* [SUPPLIED INFORMATION]
---
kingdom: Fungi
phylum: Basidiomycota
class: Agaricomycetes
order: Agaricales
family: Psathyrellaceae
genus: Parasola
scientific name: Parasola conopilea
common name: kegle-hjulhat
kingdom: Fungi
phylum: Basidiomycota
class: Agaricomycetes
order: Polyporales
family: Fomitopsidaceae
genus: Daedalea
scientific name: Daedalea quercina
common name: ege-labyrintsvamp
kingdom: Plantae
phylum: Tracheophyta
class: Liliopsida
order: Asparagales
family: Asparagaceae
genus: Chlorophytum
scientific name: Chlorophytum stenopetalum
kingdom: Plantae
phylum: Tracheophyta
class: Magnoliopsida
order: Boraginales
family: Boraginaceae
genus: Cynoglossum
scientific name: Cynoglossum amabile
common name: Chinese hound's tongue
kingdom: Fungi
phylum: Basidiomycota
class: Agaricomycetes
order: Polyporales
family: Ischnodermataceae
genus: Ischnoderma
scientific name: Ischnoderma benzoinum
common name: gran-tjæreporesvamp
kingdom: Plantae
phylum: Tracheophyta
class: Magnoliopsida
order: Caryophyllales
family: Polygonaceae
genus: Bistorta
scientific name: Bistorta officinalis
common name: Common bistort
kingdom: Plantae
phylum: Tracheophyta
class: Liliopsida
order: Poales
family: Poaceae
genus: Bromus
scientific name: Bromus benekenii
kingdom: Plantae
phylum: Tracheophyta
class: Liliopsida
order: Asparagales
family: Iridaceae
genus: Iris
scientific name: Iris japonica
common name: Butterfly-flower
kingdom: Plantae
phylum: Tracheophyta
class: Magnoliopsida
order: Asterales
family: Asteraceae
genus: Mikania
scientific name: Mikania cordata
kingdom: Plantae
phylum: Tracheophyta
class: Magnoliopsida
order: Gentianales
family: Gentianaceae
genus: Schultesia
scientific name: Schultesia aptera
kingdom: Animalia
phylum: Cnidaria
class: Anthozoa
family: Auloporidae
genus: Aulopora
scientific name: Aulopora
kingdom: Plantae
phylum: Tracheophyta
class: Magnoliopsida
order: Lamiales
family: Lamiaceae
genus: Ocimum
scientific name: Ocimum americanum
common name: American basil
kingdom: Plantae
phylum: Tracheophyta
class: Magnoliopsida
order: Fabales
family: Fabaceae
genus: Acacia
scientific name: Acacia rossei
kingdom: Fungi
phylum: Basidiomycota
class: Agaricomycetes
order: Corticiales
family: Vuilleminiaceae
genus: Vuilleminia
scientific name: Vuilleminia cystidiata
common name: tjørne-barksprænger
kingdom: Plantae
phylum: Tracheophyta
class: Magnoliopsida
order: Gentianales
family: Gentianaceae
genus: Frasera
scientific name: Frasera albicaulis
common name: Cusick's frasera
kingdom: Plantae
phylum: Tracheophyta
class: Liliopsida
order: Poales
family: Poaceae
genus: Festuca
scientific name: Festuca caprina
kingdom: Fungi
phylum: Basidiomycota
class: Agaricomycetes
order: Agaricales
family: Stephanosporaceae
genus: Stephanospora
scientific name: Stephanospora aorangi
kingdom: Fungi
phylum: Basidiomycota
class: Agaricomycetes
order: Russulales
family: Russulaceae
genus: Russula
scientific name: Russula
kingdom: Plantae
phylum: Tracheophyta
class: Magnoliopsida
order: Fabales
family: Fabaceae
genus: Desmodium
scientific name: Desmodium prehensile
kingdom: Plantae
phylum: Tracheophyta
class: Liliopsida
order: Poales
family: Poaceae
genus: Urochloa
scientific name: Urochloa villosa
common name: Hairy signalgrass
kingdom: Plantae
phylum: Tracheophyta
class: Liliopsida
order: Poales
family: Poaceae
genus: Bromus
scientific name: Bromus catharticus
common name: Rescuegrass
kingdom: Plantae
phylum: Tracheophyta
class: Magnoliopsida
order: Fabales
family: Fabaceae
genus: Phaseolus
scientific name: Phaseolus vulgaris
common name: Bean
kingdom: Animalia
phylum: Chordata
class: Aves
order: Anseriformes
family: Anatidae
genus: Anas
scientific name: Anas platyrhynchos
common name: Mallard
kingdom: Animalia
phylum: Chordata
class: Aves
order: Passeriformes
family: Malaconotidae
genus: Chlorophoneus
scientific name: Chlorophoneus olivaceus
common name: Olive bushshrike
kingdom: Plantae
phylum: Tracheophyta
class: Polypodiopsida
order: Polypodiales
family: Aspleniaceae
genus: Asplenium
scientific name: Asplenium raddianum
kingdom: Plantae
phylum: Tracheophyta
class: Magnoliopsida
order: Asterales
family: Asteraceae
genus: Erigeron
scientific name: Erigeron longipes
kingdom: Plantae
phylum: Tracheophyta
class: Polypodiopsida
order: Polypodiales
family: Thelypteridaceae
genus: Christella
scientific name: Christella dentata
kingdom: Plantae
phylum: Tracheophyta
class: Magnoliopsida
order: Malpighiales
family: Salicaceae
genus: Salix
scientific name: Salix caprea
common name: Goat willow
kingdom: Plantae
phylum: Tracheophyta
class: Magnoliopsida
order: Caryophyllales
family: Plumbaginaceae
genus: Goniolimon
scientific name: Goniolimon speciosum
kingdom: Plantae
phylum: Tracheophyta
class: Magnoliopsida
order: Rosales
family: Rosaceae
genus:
---
* [WHAT YOU NEED TO DO] Rewrite every line of the records above as a JSON list of strings, one string per line, with blank lines left out.

* [SOLUTION FOR THIS PROBLEM]
[
  "kingdom: Fungi",
  "phylum: Basidiomycota",
  "class: Agaricomycetes",
  "order: Agaricales",
  "family: Psathyrellaceae",
  "genus: Parasola",
  "scientific name: Parasola conopilea",
  "common name: kegle-hjulhat",
  "kingdom: Fungi",
  "phylum: Basidiomycota",
  "class: Agaricomycetes",
  "order: Polyporales",
  "family: Fomitopsidaceae",
  "genus: Daedalea",
  "scientific name: Daedalea quercina",
  "common name: ege-labyrintsvamp",
  "kingdom: Plantae",
  "phylum: Tracheophyta",
  "class: Liliopsida",
  "order: Asparagales",
  "family: Asparagaceae",
  "genus: Chlorophytum",
  "scientific name: Chlorophytum stenopetalum",
  "kingdom: Plantae",
  "phylum: Tracheophyta",
  "class: Magnoliopsida",
  "order: Boraginales",
  "family: Boraginaceae",
  "genus: Cynoglossum",
  "scientific name: Cynoglossum amabile",
  "common name: Chinese hound's tongue",
  "kingdom: Fungi",
  "phylum: Basidiomycota",
  "class: Agaricomycetes",
  "order: Polyporales",
  "family: Ischnodermataceae",
  "genus: Ischnoderma",
  "scientific name: Ischnoderma benzoinum",
  "common name: gran-tjæreporesvamp",
  "kingdom: Plantae",
  "phylum: Tracheophyta",
  "class: Magnoliopsida",
  "order: Caryophyllales",
  "family: Polygonaceae",
  "genus: Bistorta",
  "scientific name: Bistorta officinalis",
  "common name: Common bistort",
  "kingdom: Plantae",
  "phylum: Tracheophyta",
  "class: Liliopsida",
  "order: Poales",
  "family: Poaceae",
  "genus: Bromus",
  "scientific name: Bromus benekenii",
  "kingdom: Plantae",
  "phylum: Tracheophyta",
  "class: Liliopsida",
  "order: Asparagales",
  "family: Iridaceae",
  "genus: Iris",
  "scientific name: Iris japonica",
  "common name: Butterfly-flower",
  "kingdom: Plantae",
  "phylum: Tracheophyta",
  "class: Magnoliopsida",
  "order: Asterales",
  "family: Asteraceae",
  "genus: Mikania",
  "scientific name: Mikania cordata",
  "kingdom: Plantae",
  "phylum: Tracheophyta",
  "class: Magnoliopsida",
  "order: Gentianales",
  "family: Gentianaceae",
  "genus: Schultesia",
  "scientific name: Schultesia aptera",
  "kingdom: Animalia",
  "phylum: Cnidaria",
  "class: Anthozoa",
  "family: Auloporidae",
  "genus: Aulopora",
  "scientific name: Aulopora",
  "kingdom: Plantae",
  "phylum: Tracheophyta",
  "class: Magnoliopsida",
  "order: Lamiales",
  "family: Lamiaceae",
  "genus: Ocimum",
  "scientific name: Ocimum americanum",
  "common name: American basil",
  "kingdom: Plantae",
  "phylum: Tracheophyta",
  "class: Magnoliopsida",
  "order: Fabales",
  "family: Fabaceae",
  "genus: Acacia",
  "scientific name: Acacia rossei",
  "kingdom: Fungi",
  "phylum: Basidiomycota",
  "class: Agaricomycetes",
  "order: Corticiales",
  "family: Vuilleminiaceae",
  "genus: Vuilleminia",
  "scientific name: Vuilleminia cystidiata",
  "common name: tjørne-barksprænger",
  "kingdom: Plantae",
  "phylum: Tracheophyta",
  "class: Magnoliopsida",
  "order: Gentianales",
  "family: Gentianaceae",
  "genus: Frasera",
  "scientific name: Frasera albicaulis",
  "common name: Cusick's frasera",
  "kingdom: Plantae",
  "phylum: Tracheophyta",
  "class: Liliopsida",
  "order: Poales",
  "family: Poaceae",
  "genus: Festuca",
  "scientific name: Festuca caprina",
  "kingdom: Fungi",
  "phylum: Basidiomycota",
  "class: Agaricomycetes",
  "order: Agaricales",
  "family: Stephanosporaceae",
  "genus: Stephanospora",
  "scientific name: Stephanospora aorangi",
  "kingdom: Fungi",
  "phylum: Basidiomycota",
  "class: Agaricomycetes",
  "order: Russulales",
  "family: Russulaceae",
  "genus: Russula",
  "scientific name: Russula",
  "kingdom: Plantae",
  "phylum: Tracheophyta",
  "class: Magnoliopsida",
  "order: Fabales",
  "family: Fabaceae",
  "genus: Desmodium",
  "scientific name: Desmodium prehensile",
  "kingdom: Plantae",
  "phylum: Tracheophyta",
  "class: Liliopsida",
  "order: Poales",
  "family: Poaceae",
  "genus: Urochloa",
  "scientific name: Urochloa villosa",
  "common name: Hairy signalgrass",
  "kingdom: Plantae",
  "phylum: Tracheophyta",
  "class: Liliopsida",
  "order: Poales",
  "family: Poaceae",
  "genus: Bromus",
  "scientific name: Bromus catharticus",
  "common name: Rescuegrass",
  "kingdom: Plantae",
  "phylum: Tracheophyta",
  "class: Magnoliopsida",
  "order: Fabales",
  "family: Fabaceae",
  "genus: Phaseolus",
  "scientific name: Phaseolus vulgaris",
  "common name: Bean",
  "kingdom: Animalia",
  "phylum: Chordata",
  "class: Aves",
  "order: Anseriformes",
  "family: Anatidae",
  "genus: Anas",
  "scientific name: Anas platyrhynchos",
  "common name: Mallard",
  "kingdom: Animalia",
  "phylum: Chordata",
  "class: Aves",
  "order: Passeriformes",
  "family: Malaconotidae",
  "genus: Chlorophoneus",
  "scientific name: Chlorophoneus olivaceus",
  "common name: Olive bushshrike",
  "kingdom: Plantae",
  "phylum: Tracheophyta",
  "class: Polypodiopsida",
  "order: Polypodiales",
  "family: Aspleniaceae",
  "genus: Asplenium",
  "scientific name: Asplenium raddianum",
  "kingdom: Plantae",
  "phylum: Tracheophyta",
  "class: Magnoliopsida",
  "order: Asterales",
  "family: Asteraceae",
  "genus: Erigeron",
  "scientific name: Erigeron longipes",
  "kingdom: Plantae",
  "phylum: Tracheophyta",
  "class: Polypodiopsida",
  "order: Polypodiales",
  "family: Thelypteridaceae",
  "genus: Christella",
  "scientific name: Christella dentata",
  "kingdom: Plantae",
  "phylum: Tracheophyta",
  "class: Magnoliopsida",
  "order: Malpighiales",
  "family: Salicaceae",
  "genus: Salix",
  "scientific name: Salix caprea",
  "common name: Goat willow",
  "kingdom: Plantae",
  "phylum: Tracheophyta",
  "class: Magnoliopsida",
  "order: Caryophyllales",
  "family: Plumbaginaceae",
  "genus: Goniolimon",
  "scientific name: Goniolimon speciosum",
  "kingdom: Plantae",
  "phylum: Tracheophyta",
  "class: Magnoliopsida",
  "order: Rosales",
  "family: Rosaceae",
  "genus:"
]